**Available records**

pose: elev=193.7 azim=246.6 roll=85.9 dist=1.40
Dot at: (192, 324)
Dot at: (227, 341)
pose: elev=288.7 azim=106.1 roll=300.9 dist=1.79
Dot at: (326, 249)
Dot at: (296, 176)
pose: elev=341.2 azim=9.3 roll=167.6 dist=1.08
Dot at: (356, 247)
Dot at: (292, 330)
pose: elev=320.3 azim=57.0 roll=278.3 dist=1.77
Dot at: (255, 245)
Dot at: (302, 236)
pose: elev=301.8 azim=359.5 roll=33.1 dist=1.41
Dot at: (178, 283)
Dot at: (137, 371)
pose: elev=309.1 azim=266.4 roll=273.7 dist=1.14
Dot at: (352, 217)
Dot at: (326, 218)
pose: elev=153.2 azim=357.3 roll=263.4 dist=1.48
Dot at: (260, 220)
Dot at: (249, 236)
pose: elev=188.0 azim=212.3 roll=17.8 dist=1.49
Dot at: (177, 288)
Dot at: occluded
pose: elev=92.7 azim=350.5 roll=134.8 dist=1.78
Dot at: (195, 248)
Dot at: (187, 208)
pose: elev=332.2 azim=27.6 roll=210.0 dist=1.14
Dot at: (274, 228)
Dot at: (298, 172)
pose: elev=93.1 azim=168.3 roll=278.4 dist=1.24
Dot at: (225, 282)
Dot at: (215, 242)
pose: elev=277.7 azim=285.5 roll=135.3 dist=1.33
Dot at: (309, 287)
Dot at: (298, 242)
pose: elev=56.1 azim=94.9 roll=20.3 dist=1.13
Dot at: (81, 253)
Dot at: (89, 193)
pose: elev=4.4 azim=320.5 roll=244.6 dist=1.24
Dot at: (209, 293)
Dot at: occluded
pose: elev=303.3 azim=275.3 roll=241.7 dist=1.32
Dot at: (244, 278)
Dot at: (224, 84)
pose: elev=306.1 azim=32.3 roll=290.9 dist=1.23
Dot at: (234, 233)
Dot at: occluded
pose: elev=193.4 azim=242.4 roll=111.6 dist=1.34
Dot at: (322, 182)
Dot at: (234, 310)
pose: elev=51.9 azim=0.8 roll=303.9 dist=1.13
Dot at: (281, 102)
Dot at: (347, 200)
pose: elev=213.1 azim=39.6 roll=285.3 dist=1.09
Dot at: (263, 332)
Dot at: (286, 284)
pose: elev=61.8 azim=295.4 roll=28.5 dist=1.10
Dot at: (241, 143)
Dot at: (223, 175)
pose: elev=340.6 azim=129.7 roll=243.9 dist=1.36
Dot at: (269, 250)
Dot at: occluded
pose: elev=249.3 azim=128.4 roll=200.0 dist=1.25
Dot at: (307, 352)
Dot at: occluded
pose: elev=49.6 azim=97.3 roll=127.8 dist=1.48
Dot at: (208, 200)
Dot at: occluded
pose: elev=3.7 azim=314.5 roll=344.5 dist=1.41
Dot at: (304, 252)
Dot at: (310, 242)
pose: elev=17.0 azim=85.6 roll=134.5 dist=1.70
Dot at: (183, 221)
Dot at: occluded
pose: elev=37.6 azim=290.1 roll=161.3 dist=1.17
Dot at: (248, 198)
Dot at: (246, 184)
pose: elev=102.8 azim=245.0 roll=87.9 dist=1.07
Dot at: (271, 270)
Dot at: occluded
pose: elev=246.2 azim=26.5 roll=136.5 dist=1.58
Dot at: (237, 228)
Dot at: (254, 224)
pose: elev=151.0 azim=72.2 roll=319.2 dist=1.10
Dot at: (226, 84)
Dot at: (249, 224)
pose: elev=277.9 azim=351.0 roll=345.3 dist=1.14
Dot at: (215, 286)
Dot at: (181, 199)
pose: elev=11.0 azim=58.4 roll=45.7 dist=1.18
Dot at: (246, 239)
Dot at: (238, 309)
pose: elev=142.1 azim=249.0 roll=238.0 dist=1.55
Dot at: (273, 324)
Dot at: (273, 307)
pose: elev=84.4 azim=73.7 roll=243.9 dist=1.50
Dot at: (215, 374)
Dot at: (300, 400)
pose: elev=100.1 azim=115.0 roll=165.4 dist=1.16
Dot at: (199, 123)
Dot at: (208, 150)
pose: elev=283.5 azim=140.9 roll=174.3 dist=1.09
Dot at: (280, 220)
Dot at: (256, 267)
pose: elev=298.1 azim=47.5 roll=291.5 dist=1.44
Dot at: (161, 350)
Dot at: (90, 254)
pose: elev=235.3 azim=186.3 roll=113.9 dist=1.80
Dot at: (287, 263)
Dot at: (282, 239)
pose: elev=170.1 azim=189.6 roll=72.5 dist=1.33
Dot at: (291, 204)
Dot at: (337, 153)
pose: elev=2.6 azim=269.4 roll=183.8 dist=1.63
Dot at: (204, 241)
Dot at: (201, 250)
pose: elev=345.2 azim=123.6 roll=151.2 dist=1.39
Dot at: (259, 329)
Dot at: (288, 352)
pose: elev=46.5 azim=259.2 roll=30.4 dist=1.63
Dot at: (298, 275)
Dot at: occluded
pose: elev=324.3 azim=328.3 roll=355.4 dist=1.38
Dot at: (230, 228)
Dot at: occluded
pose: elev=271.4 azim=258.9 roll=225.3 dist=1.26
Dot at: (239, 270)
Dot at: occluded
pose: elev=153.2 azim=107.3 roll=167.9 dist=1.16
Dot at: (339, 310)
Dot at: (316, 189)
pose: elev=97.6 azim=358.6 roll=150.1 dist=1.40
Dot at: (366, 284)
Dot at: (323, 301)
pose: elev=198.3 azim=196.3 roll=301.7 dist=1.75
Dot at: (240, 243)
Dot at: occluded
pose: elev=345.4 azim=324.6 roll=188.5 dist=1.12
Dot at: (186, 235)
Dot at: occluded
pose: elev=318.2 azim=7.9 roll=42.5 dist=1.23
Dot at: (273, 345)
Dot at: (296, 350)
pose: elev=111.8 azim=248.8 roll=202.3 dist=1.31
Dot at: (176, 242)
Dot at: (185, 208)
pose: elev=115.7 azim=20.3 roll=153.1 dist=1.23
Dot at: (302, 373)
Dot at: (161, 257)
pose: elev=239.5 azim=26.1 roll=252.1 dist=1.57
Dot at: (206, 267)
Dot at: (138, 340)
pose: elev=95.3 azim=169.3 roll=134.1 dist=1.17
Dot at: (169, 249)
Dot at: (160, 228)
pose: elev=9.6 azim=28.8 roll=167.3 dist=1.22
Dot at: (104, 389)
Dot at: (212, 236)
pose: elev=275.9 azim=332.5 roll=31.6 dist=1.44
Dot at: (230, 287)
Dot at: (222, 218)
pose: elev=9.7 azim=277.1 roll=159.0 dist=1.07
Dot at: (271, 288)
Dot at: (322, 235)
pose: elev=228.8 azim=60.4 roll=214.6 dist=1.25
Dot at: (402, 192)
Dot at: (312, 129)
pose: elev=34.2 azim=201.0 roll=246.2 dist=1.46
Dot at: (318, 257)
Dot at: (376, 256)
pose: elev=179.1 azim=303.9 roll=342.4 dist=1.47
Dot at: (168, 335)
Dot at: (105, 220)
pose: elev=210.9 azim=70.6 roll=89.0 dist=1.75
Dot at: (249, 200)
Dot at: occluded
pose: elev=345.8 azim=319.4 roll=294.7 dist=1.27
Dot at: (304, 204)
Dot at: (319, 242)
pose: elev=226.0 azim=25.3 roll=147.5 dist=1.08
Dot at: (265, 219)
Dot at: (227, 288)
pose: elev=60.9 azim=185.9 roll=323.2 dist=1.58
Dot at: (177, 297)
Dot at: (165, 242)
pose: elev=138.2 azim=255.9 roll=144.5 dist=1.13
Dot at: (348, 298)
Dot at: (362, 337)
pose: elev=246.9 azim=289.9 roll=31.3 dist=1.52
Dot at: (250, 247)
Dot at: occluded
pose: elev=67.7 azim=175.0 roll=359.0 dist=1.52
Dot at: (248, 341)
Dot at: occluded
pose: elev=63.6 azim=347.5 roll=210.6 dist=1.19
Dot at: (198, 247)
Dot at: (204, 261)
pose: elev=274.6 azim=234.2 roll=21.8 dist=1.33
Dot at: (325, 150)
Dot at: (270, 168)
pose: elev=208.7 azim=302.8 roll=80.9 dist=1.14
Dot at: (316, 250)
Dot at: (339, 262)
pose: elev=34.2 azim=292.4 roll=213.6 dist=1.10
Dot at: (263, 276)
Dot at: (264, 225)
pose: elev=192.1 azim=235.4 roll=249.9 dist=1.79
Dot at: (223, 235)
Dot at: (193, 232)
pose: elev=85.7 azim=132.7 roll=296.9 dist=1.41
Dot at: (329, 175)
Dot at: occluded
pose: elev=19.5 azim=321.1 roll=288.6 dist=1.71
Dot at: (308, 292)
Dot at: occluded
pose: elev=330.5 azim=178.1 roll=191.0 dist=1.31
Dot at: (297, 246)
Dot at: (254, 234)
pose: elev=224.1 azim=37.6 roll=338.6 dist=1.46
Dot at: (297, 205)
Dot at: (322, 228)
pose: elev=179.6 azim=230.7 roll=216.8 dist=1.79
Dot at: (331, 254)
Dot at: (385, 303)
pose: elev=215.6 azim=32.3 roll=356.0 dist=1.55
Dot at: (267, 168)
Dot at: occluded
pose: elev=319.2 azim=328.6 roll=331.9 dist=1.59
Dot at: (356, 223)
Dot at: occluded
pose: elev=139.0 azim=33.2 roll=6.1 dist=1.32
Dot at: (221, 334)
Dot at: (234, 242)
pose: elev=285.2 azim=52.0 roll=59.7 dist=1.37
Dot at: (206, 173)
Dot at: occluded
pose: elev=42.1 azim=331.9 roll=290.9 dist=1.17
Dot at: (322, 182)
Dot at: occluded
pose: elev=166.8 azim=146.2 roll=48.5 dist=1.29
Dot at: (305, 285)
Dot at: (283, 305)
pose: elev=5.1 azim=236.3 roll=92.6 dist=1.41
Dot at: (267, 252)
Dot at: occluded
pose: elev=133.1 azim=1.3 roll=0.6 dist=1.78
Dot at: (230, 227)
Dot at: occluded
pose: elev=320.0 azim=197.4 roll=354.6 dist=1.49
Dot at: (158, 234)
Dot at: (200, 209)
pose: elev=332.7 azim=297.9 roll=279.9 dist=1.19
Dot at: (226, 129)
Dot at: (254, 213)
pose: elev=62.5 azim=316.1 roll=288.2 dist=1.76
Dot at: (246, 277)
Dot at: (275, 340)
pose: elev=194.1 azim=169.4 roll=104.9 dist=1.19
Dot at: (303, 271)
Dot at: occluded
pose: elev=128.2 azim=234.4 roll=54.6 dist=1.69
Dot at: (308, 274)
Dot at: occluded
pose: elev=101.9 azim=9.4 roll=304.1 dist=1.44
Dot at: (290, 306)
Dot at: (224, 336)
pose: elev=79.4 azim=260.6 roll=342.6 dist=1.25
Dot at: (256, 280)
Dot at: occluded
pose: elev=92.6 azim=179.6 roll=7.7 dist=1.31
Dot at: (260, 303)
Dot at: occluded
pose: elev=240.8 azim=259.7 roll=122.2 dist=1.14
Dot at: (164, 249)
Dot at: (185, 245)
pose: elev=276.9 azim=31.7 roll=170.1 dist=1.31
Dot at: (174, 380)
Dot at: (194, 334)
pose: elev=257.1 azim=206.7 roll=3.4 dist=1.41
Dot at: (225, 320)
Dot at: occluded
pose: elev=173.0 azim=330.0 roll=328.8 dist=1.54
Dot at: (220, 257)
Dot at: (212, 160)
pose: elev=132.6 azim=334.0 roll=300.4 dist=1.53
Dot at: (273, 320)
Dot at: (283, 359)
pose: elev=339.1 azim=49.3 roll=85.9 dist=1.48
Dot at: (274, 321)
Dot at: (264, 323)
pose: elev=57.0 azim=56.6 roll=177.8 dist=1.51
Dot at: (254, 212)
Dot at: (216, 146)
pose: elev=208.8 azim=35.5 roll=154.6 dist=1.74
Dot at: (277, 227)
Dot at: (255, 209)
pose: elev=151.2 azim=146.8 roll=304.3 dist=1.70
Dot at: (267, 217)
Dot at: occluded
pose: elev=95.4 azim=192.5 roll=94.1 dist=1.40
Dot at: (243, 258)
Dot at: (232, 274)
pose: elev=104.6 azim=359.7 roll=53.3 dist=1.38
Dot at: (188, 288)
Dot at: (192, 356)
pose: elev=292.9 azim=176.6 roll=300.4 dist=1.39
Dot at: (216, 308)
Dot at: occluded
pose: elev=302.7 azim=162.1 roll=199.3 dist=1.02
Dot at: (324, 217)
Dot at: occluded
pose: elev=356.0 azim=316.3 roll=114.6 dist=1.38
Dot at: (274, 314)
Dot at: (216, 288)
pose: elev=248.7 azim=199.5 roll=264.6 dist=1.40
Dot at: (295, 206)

**Task to carry out**
Can you write out again the stretch from the start of the records through the line containing "Dot at: (326, 218)", swapping "pose" for "camera" and changing nothing else?

**Result**
camera: elev=193.7 azim=246.6 roll=85.9 dist=1.40
Dot at: (192, 324)
Dot at: (227, 341)
camera: elev=288.7 azim=106.1 roll=300.9 dist=1.79
Dot at: (326, 249)
Dot at: (296, 176)
camera: elev=341.2 azim=9.3 roll=167.6 dist=1.08
Dot at: (356, 247)
Dot at: (292, 330)
camera: elev=320.3 azim=57.0 roll=278.3 dist=1.77
Dot at: (255, 245)
Dot at: (302, 236)
camera: elev=301.8 azim=359.5 roll=33.1 dist=1.41
Dot at: (178, 283)
Dot at: (137, 371)
camera: elev=309.1 azim=266.4 roll=273.7 dist=1.14
Dot at: (352, 217)
Dot at: (326, 218)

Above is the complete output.